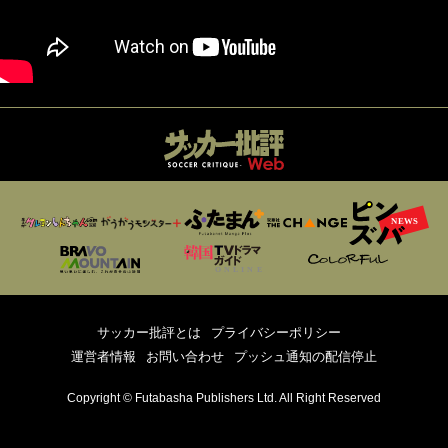
サッカー批評とは
プライバシーポリシー
運営者情報
お問い合わせ
プッシュ通知の配信停止
Copyright © Futabasha Publishers Ltd. All Right Reserved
▬▬▬
Directions for this task - With the pictures left out, output all the entries exactly.

Completed task -
サッカー批評とは
プライバシーポリシー
運営者情報
お問い合わせ
プッシュ通知の配信停止
Copyright © Futabasha Publishers Ltd. All Right Reserved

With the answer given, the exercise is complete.